*** Data supplied ***
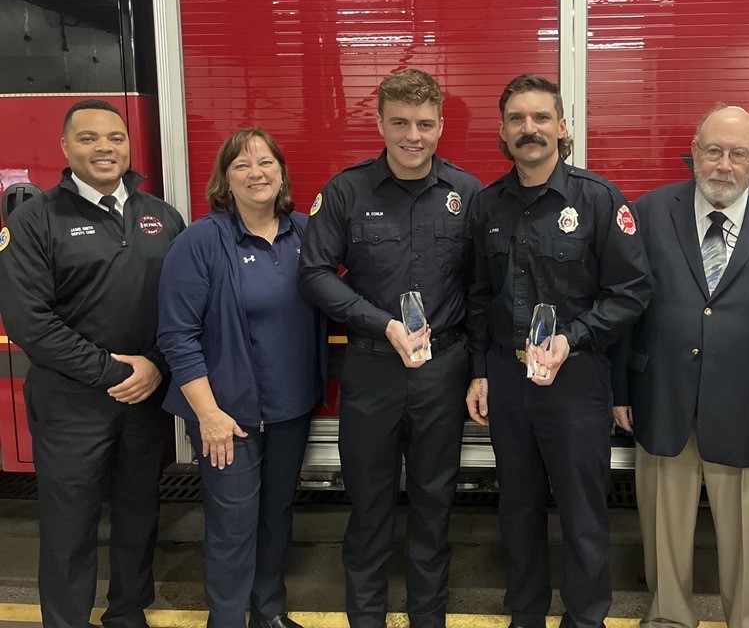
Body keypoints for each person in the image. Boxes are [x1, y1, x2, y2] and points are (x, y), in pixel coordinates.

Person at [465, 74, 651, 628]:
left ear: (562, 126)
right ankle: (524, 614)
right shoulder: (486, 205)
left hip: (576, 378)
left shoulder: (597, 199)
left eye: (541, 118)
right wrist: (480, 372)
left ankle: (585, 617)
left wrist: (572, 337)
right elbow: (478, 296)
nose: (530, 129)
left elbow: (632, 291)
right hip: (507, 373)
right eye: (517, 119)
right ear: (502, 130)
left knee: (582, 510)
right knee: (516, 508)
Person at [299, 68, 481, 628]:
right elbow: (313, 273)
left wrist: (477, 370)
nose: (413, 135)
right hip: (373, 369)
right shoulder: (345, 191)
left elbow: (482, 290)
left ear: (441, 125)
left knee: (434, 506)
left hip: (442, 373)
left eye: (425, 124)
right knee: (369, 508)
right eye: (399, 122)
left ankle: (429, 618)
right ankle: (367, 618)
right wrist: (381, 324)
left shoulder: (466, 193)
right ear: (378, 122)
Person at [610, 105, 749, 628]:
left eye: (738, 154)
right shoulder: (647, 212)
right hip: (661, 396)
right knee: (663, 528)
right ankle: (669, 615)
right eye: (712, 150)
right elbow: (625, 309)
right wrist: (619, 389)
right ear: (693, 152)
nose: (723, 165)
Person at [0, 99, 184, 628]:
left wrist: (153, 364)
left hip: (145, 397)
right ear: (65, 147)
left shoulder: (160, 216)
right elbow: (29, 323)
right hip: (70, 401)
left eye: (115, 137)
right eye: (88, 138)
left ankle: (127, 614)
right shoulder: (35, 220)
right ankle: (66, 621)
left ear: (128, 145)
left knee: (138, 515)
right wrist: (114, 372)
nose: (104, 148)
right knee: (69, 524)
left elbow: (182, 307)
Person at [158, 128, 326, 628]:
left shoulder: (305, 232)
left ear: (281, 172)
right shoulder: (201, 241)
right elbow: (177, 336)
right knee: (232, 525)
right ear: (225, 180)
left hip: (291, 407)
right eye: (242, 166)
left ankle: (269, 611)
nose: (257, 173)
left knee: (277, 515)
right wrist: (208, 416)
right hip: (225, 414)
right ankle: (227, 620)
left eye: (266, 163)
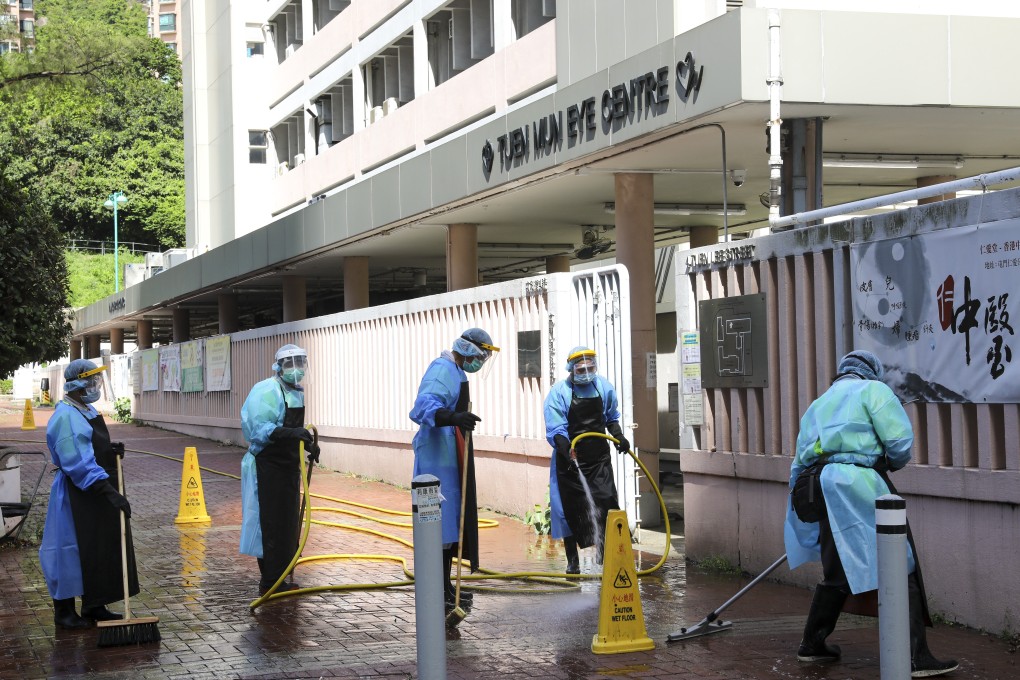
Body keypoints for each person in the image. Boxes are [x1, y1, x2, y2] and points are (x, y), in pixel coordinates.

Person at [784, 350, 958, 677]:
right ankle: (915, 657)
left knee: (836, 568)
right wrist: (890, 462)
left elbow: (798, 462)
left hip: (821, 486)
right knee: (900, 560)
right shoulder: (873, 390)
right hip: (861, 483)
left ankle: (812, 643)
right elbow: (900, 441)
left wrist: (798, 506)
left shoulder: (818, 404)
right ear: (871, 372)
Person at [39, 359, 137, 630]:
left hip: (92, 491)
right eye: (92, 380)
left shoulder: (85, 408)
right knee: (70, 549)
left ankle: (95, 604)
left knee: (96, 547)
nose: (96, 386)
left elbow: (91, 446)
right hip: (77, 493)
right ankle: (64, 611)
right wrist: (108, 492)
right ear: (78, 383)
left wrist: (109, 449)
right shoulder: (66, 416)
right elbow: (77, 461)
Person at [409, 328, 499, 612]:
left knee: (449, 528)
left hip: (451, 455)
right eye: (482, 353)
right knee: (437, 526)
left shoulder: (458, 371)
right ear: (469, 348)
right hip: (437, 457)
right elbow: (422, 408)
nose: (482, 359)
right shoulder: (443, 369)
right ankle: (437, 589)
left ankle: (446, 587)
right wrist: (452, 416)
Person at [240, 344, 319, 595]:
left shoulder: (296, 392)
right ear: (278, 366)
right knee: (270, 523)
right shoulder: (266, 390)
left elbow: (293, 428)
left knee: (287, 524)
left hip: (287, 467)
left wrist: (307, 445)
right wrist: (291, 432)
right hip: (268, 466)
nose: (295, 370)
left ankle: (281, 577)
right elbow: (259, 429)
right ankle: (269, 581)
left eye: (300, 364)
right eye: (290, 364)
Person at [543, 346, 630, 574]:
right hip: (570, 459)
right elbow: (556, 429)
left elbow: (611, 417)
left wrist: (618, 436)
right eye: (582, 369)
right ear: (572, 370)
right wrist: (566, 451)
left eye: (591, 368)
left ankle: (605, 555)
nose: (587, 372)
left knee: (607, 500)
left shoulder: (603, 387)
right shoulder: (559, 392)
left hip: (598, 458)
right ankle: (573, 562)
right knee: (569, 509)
*** End of Data supplied ***
*** Data supplied ***
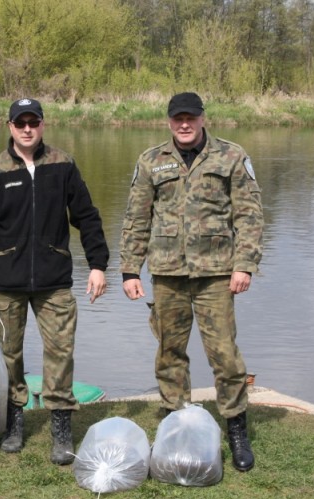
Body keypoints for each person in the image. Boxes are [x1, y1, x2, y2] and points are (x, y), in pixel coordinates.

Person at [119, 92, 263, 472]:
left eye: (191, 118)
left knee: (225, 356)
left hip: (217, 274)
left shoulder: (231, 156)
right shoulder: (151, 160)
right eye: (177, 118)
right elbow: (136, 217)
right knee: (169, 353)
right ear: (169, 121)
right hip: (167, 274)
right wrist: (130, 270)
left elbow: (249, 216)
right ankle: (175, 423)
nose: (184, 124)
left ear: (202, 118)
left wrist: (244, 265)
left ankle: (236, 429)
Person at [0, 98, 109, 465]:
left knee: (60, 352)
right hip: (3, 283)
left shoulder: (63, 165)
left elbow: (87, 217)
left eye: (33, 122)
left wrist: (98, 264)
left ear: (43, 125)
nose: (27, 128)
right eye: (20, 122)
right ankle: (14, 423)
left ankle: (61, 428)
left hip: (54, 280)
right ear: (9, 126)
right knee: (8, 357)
*** End of Data supplied ***
# Work instruction:
All lines above from the line with "right knee: (270, 523)" through the line with "right knee: (569, 509)", both included, are to be set down exactly, with nothing else.

# Output for this exercise:
right knee: (270, 523)
right shoulder: (266, 390)
left elbow: (293, 428)
left knee: (287, 524)
left hip: (287, 467)
left wrist: (307, 445)
right wrist: (291, 432)
right hip: (268, 466)
nose: (295, 370)
left ankle: (281, 577)
right elbow: (259, 429)
right ankle: (269, 581)
left eye: (300, 364)
right eye: (290, 364)
Person at [543, 346, 630, 574]:
right hip: (570, 459)
right elbow: (556, 429)
left elbow: (611, 417)
left wrist: (618, 436)
right eye: (582, 369)
right ear: (572, 370)
right wrist: (566, 451)
left eye: (591, 368)
left ankle: (605, 555)
nose: (587, 372)
left knee: (607, 500)
left shoulder: (603, 387)
right shoulder: (559, 392)
left hip: (598, 458)
right ankle: (573, 562)
right knee: (569, 509)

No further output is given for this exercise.